### 原文
確率論の重要な定理に中心極限定理があります.
大雑把に言えば,中心極限定理とは「同じ分布に従う独立試行を何度も繰り返すと,トータルで見れば正規分布っぽくなる」という定理です.
本記事は「二項分布のシミュレートを用いて,中心極限定理がどういうものか実感しよう」というものです.
本記事ではJuliaというプログラミング言語を扱っていますが,本記事の主題は中心極限定理のイメージを理解することなので,Juliaのコードが分からなくても問題ないように話を進めます.
二項分布$\mrm{Bin}(n,p)$を$n$を変えてシミュレートする
中心極限定理の説明のために,先に「表が確率$p$で出るいびつなコインを投げて何回表が出るか?」という二項分布のシミュレートをしてみましょう.
ここでは,試行回数$n$回,表が出る確率$p=0.3$の二項分布$\mrm{Bin}(n,0.3)$を考えます.
つまり,「表が30%の確率で出る歪んだコインを$n$回投げたときに,合計で何回表が出るか」を考えます.

### 演習の要件
[1] 中心極限定理の記事で、二項分布のシミュレートに用いるコインの表が出る確率はいくつに設定されていますか。
[2] 中心極限定理の記事から、「本記事は「二項分布のシミュレ」を含む語句で始まり「(n,0.3)$を考えます.」で終わる部分を、一字も変えずに引用してください。
[3] 中心極限定理の記事を、最後の文の後から書き継いでください。

### データセットの内容

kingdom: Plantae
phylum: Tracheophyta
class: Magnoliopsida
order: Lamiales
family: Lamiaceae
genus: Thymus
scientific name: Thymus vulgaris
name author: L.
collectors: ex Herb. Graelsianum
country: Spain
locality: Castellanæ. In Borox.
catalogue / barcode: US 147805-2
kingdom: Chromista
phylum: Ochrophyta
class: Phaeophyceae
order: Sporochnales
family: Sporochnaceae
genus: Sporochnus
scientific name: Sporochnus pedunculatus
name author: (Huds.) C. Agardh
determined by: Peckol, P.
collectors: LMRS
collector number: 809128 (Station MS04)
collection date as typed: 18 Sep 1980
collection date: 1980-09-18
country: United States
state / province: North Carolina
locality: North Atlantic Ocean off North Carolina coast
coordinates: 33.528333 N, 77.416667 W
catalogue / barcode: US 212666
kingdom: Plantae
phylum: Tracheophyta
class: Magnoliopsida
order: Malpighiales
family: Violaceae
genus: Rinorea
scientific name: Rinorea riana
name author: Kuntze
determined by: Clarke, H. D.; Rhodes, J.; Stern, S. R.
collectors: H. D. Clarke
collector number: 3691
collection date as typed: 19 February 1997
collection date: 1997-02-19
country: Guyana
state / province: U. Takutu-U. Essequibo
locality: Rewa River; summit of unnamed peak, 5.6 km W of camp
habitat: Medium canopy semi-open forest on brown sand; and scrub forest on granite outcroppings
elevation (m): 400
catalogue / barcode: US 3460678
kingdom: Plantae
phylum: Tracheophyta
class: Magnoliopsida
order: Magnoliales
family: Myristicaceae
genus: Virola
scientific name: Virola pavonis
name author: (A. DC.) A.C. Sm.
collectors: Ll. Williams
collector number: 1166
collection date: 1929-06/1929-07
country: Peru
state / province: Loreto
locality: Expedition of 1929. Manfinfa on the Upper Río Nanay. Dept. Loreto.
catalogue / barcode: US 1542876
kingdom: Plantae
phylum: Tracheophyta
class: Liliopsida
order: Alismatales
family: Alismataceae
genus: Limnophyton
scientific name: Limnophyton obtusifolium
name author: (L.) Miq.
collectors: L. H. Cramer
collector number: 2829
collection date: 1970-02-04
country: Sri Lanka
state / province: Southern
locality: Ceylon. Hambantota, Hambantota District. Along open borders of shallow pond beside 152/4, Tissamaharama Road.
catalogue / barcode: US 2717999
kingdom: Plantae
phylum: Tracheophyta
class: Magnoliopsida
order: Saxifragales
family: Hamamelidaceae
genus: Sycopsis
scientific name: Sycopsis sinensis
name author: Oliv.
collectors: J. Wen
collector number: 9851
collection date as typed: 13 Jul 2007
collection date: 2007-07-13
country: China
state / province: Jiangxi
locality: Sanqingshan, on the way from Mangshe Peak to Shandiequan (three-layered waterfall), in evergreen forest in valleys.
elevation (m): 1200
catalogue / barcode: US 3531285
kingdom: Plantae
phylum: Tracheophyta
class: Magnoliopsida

### 各課題の解答
[1] 表が出る確率は$p=0.3$、つまり30%に設定されています。

[2]
本記事は「二項分布のシミュレートを用いて,中心極限定理がどういうものか実感しよう」というものです.
本記事ではJuliaというプログラミング言語を扱っていますが,本記事の主題は中心極限定理のイメージを理解することなので,Juliaのコードが分からなくても問題ないように話を進めます.
二項分布$\mrm{Bin}(n,p)$を$n$を変えてシミュレートする
中心極限定理の説明のために,先に「表が確率$p$で出るいびつなコインを投げて何回表が出るか?」という二項分布のシミュレートをしてみましょう.
ここでは,試行回数$n$回,表が出る確率$p=0.3$の二項分布$\mrm{Bin}(n,0.3)$を考えます.

[3]
$\mrm{Bin}(10,0.3)$のシミュレート
$n=10$の二項分布$\mrm{Bin}(10,0.3)$をシミュレートしましょう.
つまり,「表が30%の確率で出る歪んだコインを10回投げたときに,合計で何回表が出るか」をシミュレートします.
直観的には,10回中に表が出る回数は$10\times0.3=3$より3回が多そうです.実際に「表が30\%の確率で出る歪んだコインを10回投げて,表が出る回数を記録する」という試行を100回シミュレートしてみましょう.
1回の試行が「コインを10回投げる」なので,全部で10×100=1000回コインを投げることになります.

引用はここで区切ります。